You are asked to reproduce the listing exactly and to omit its pictures.

(Entries supplied Opens)

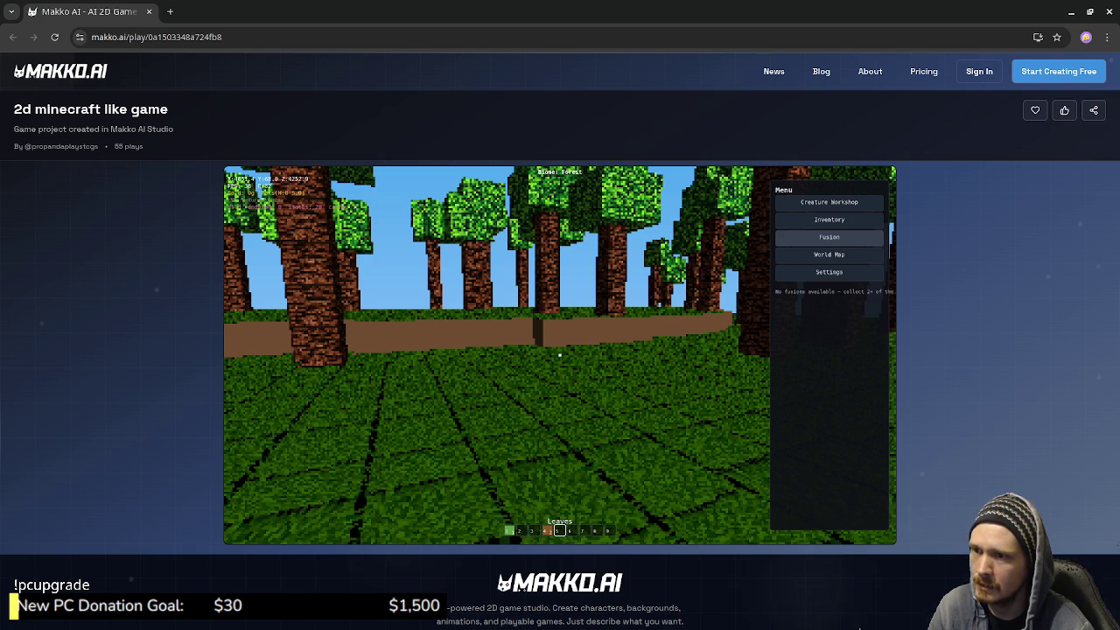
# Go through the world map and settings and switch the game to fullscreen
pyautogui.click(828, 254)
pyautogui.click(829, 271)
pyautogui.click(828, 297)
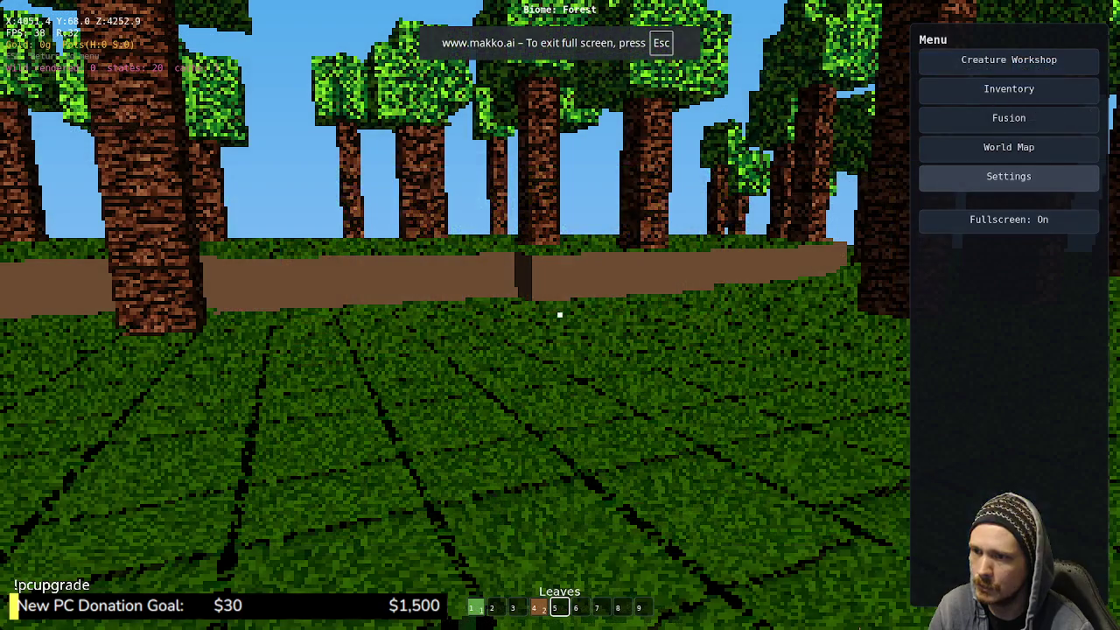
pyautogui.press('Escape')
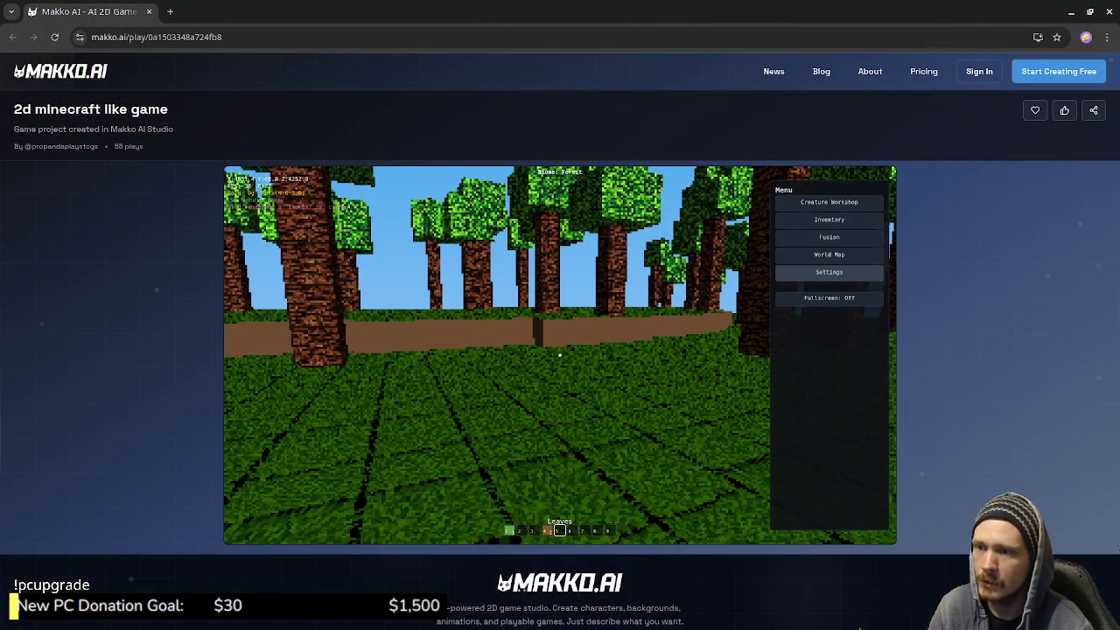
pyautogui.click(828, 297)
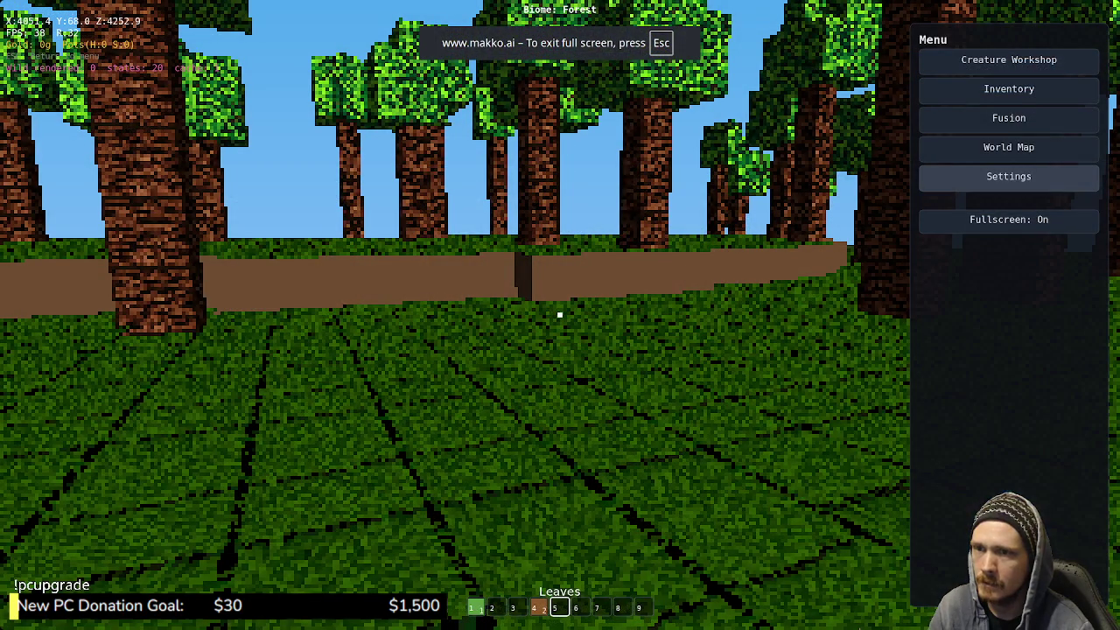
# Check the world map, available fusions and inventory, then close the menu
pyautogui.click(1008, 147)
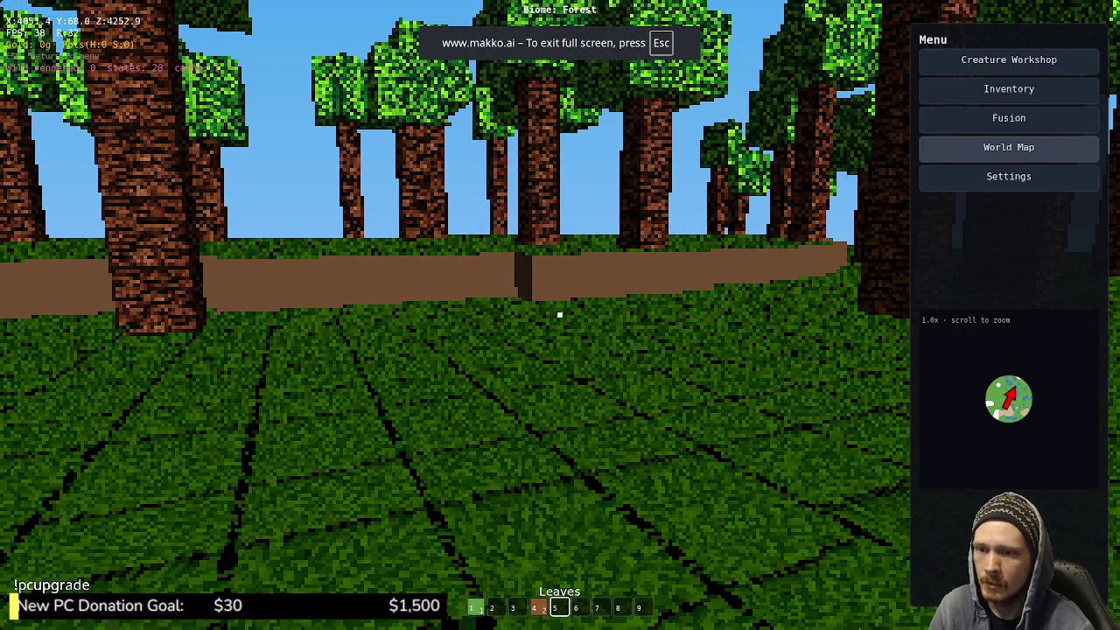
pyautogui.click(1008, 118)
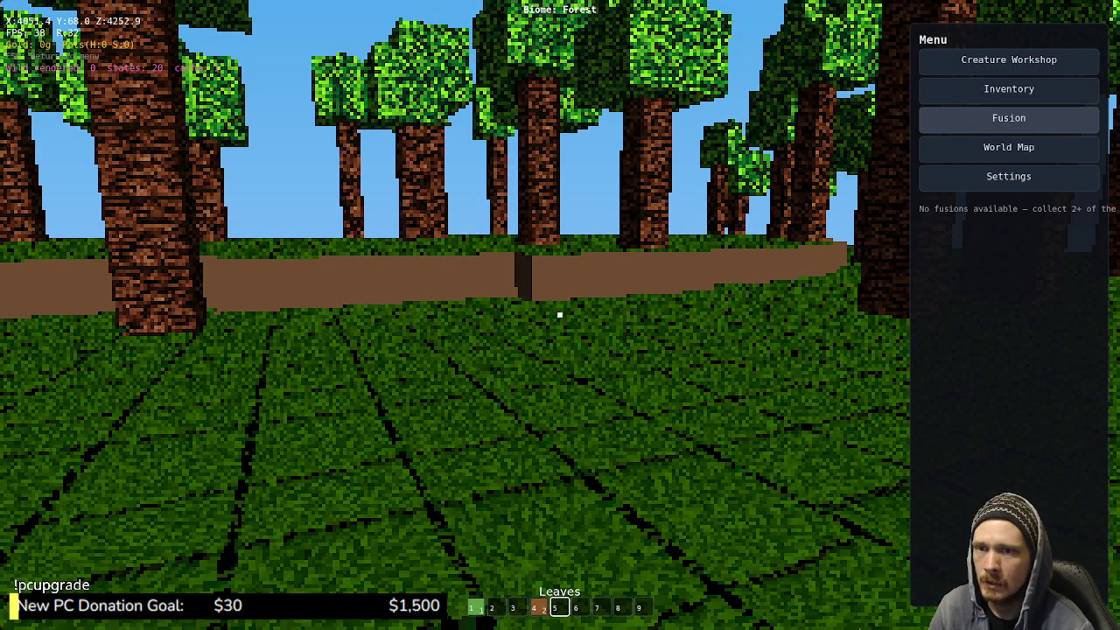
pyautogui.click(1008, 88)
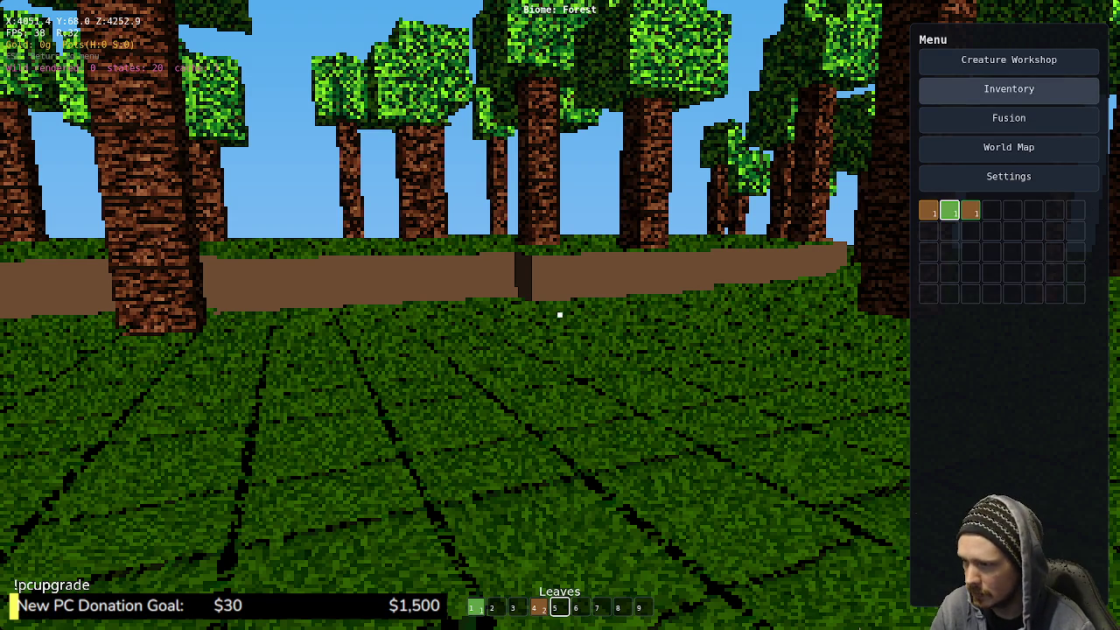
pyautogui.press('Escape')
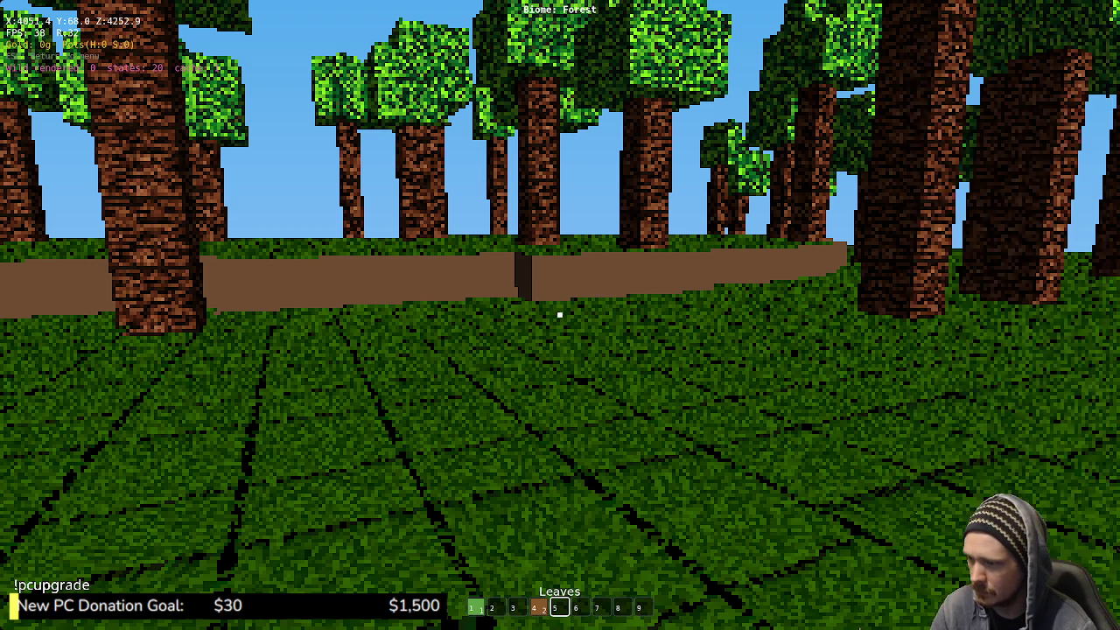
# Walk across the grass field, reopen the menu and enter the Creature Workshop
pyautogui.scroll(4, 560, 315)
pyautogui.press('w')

(Entries supplied Closes)

- **Answer below**:
# Go through the world map and settings and switch the game to fullscreen
pyautogui.click(828, 254)
pyautogui.click(829, 271)
pyautogui.click(828, 297)
pyautogui.press('Escape')
pyautogui.click(828, 297)
# Check the world map, available fusions and inventory, then close the menu
pyautogui.click(1008, 147)
pyautogui.click(1008, 118)
pyautogui.click(1008, 88)
pyautogui.press('Escape')
# Walk across the grass field, reopen the menu and enter the Creature Workshop
pyautogui.scroll(4, 560, 315)
pyautogui.press('w')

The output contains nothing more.